Please describe the earlier-stage gold exploration opportunity at your 100% owned Moonlight Project adjoining the Spring Valley Project.

Our Moonlight Project adjoins Barrick’s Spring Valley project to the north and is now sandwiched to the south side of Sumitomo Corporation in a joint venture with Renaissance Gold (RNSGF). Moonlight is on strike geologically with the major fault system (Black Ridge Fault) that structurally controls the two deposits on our south end being Spring Valley and the silver producing Rochester Mine that operates under Coeur Mining (CDE).

The project has blue sky in its 35sq km land package and is amongst numerous major mining companies. Once again, in better market condition, Terraco will spend a significant amount more time and money to test Moonlight for gold and silver. In an earlier drill campaign (2008-2009) Terraco encountered up to 2 ounce silver within a 10 meter intersection (see Terraco’s website), so we know the Moonlight project has mineralization, it is a matter of defining the silver in the north and the gold in the south of the project.

Can you name any companies besides Barrick and Franco-Nevada (FNV) that have the experience and financial wherewithal to acquire Terraco outright?

I think there are many companies that have that ability and can come in many possible forms.
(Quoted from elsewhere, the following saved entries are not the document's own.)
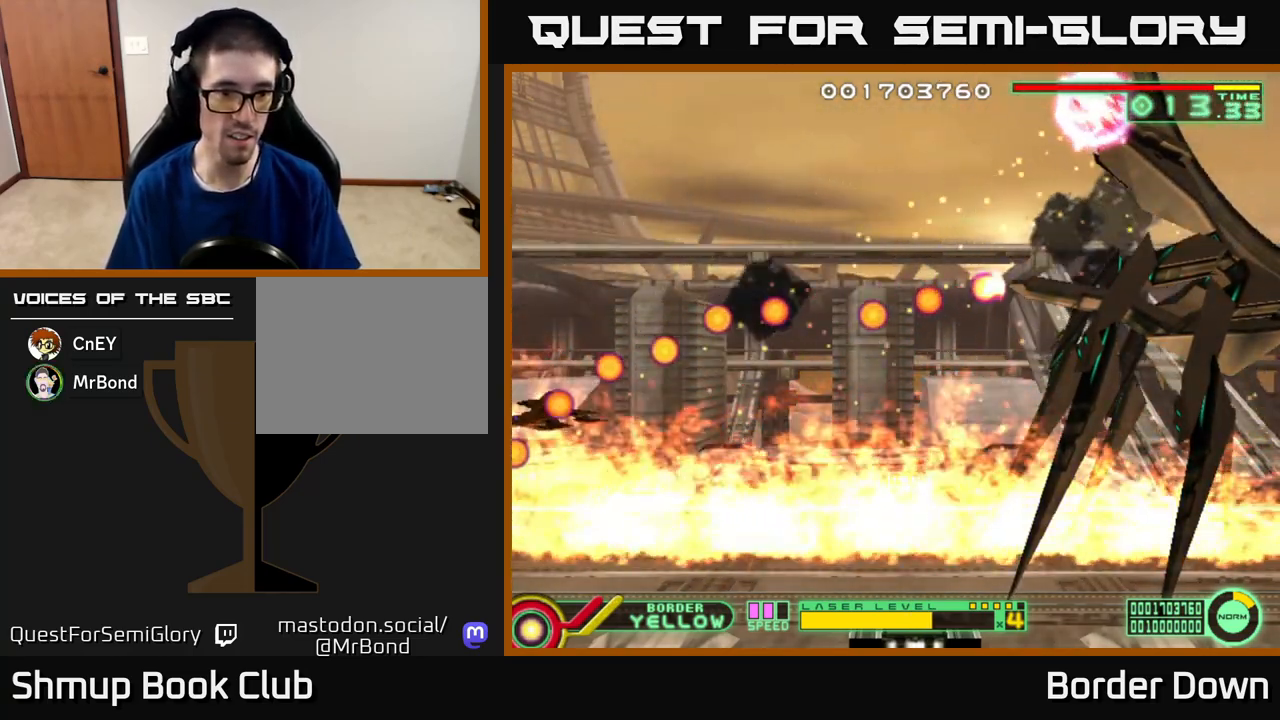
{"buttons": ["DPAD_RIGHT"], "left_stick": "center", "right_stick": "center", "events": [[217, "DPAD_DOWN", "up"], [233, "DPAD_RIGHT", "down"], [350, "DPAD_DOWN", "down"], [433, "DPAD_DOWN", "up"]]}
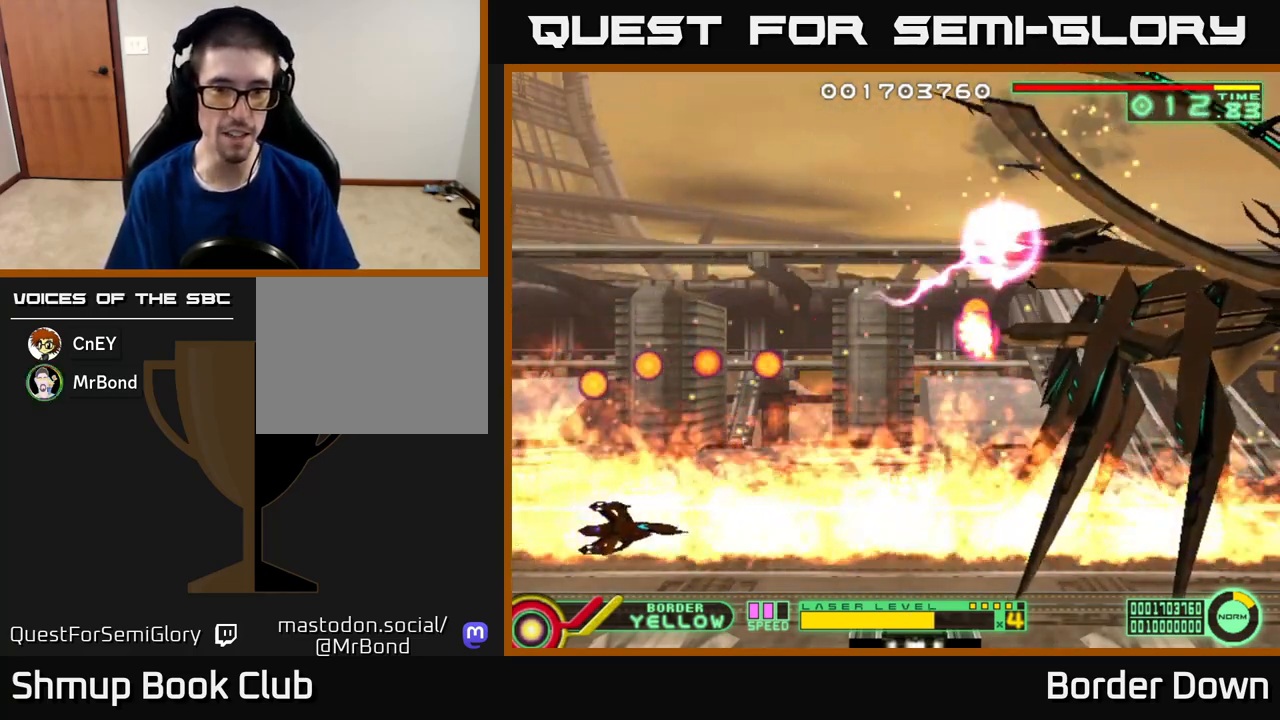
{"buttons": ["DPAD_LEFT"], "left_stick": "center", "right_stick": "center", "events": [[233, "DPAD_RIGHT", "up"], [383, "DPAD_LEFT", "down"]]}
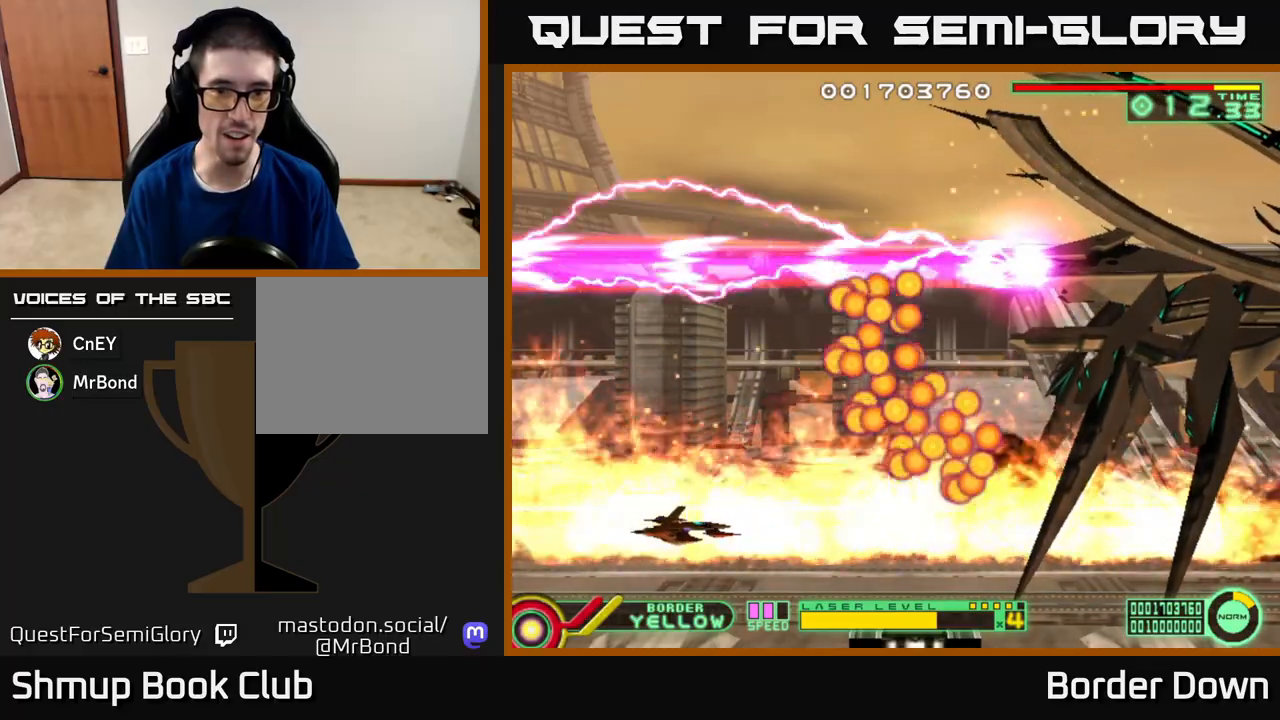
{"buttons": [], "left_stick": "center", "right_stick": "center", "events": [[217, "DPAD_UP", "down"], [383, "DPAD_LEFT", "up"], [383, "DPAD_UP", "up"]]}
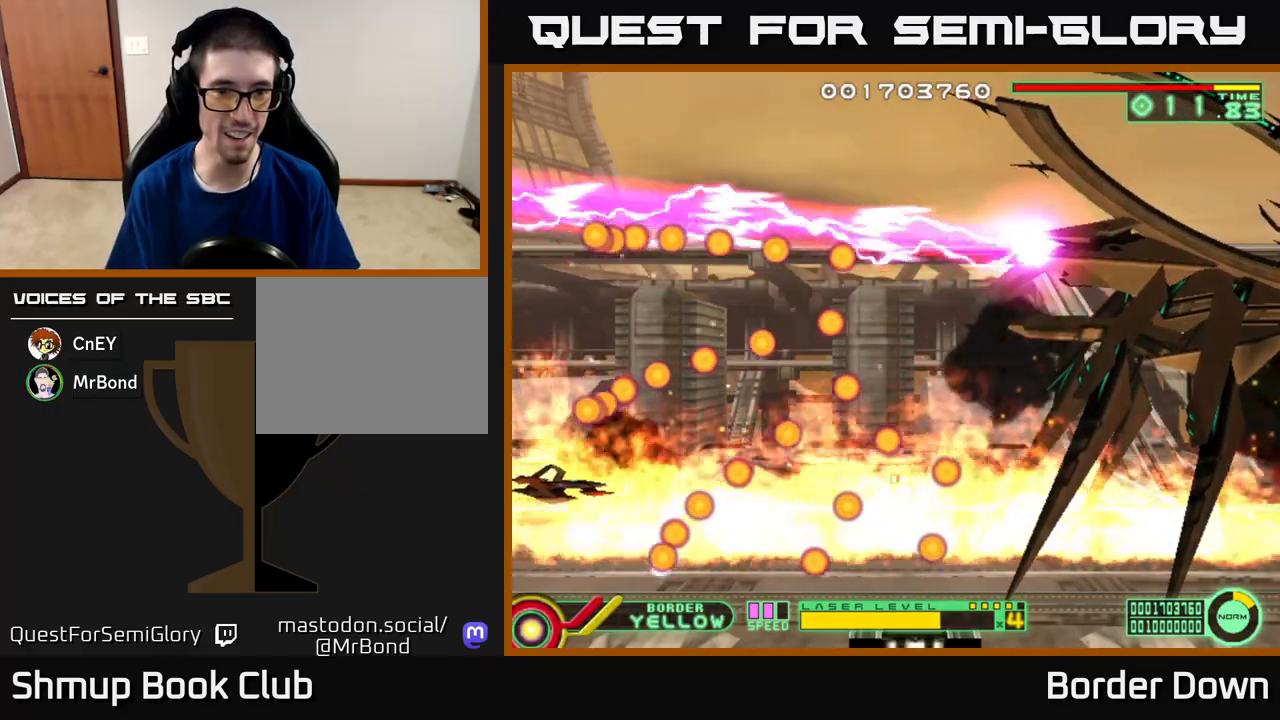
{"buttons": [], "left_stick": "center", "right_stick": "center", "events": [[117, "DPAD_RIGHT", "down"], [150, "DPAD_RIGHT", "up"], [167, "DPAD_UP", "down"], [233, "DPAD_UP", "up"]]}
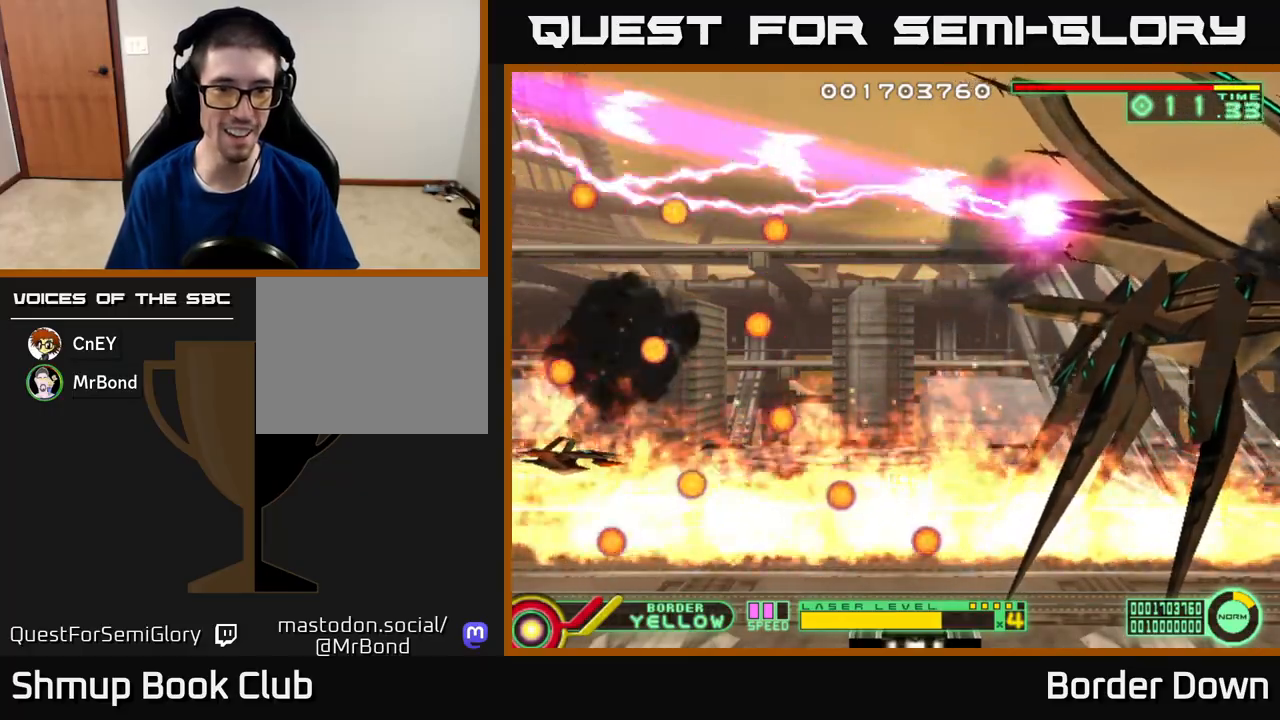
{"buttons": [], "left_stick": "center", "right_stick": "center", "events": [[333, "DPAD_UP", "down"], [450, "DPAD_UP", "up"]]}
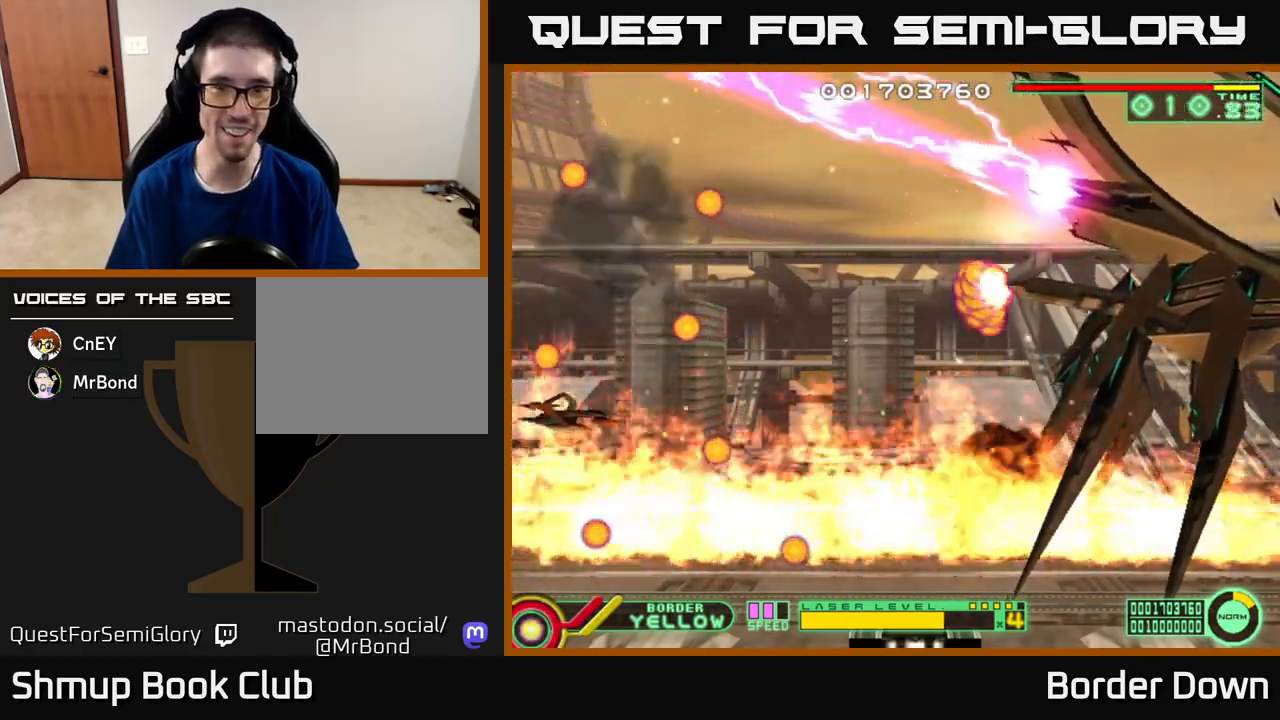
{"buttons": [], "left_stick": "center", "right_stick": "center", "events": [[33, "DPAD_RIGHT", "down"], [150, "DPAD_RIGHT", "up"]]}
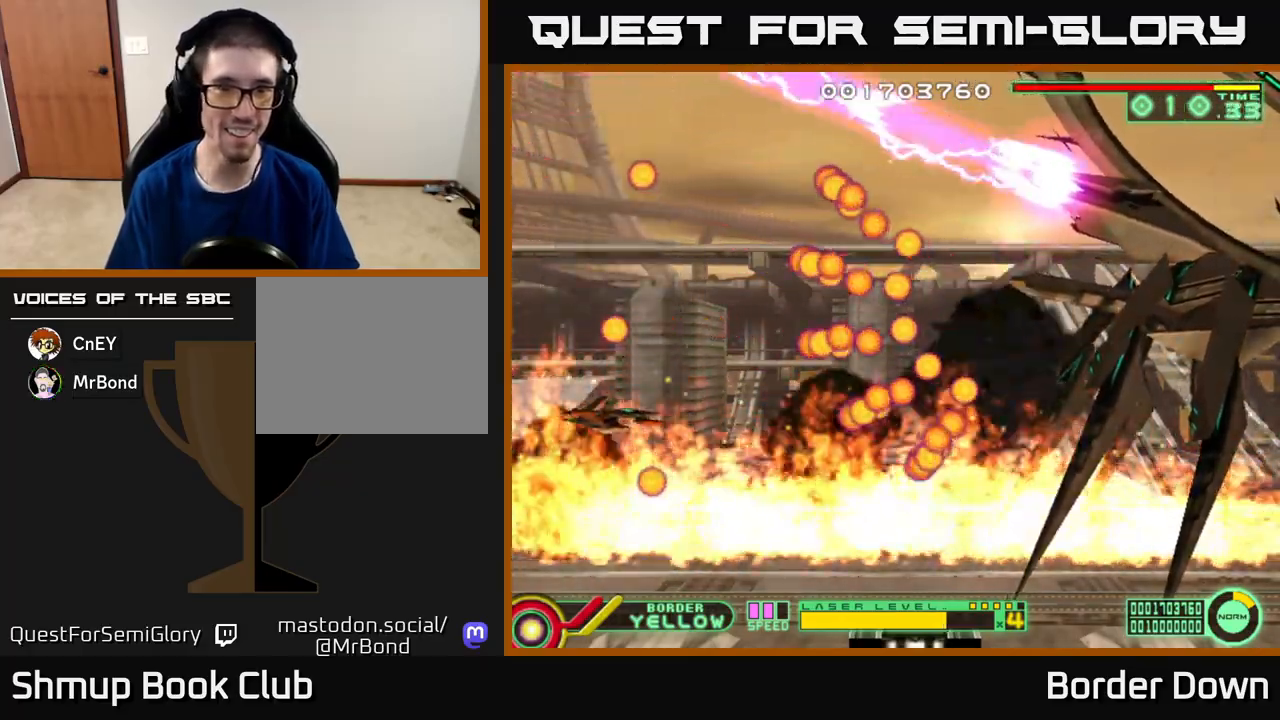
{"buttons": [], "left_stick": "center", "right_stick": "center", "events": [[133, "DPAD_LEFT", "down"], [200, "DPAD_DOWN", "down"], [233, "DPAD_LEFT", "up"], [267, "DPAD_RIGHT", "down"], [333, "DPAD_DOWN", "up"], [433, "DPAD_RIGHT", "up"]]}
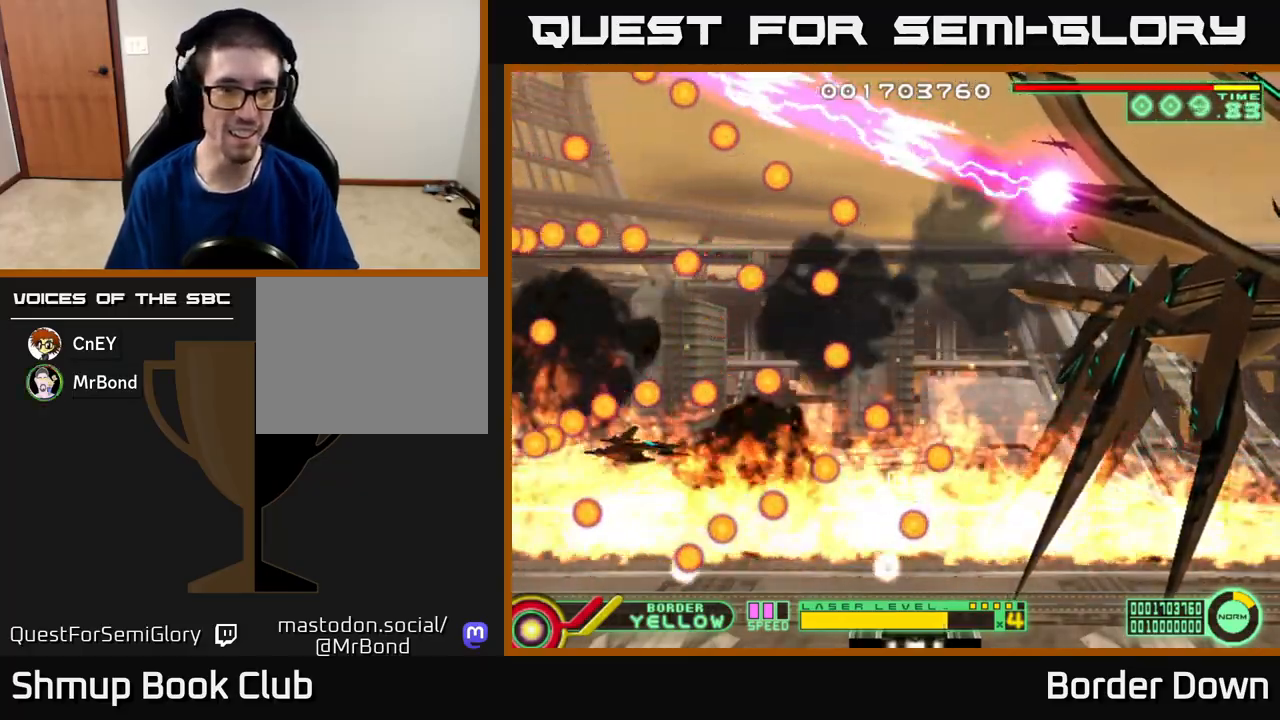
{"buttons": ["DPAD_RIGHT"], "left_stick": "center", "right_stick": "center", "events": [[167, "DPAD_DOWN", "down"], [283, "DPAD_DOWN", "up"], [450, "DPAD_RIGHT", "down"]]}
Our Spring Valley royalty options are a tremendous asset for any royalty company (Osisko Gold Royalties(OKSKF), Royal Gold (RGLD), considering Barrick is a good operator and has the financial ability to go to production in a great Nevada jurisdiction. In addition, there are other gold mining companies that may find our suite of hybrid type assets intriguing. Other players in the area include Pershing Gold (PGLC) and Rye Patch (RPMGF)

Are there any misconceptions about Terraco that you would like to address?

Not really though a few investors have hinted that it would be better for our valuation and market capitalization to exercise all the remaining NSR options so that we have full ownership today. Although I understand the opinion, I would argue that those investors and shareholders that have long term belief in the royalty would agree with us that it makes more sense in this very difficult, low share price, environment to not leverage ourselves today in ownership when we have the ability and time (free debt/option) to wait until market conditions/share prices improve before taking on equity dilution or debt required by the end of 2016.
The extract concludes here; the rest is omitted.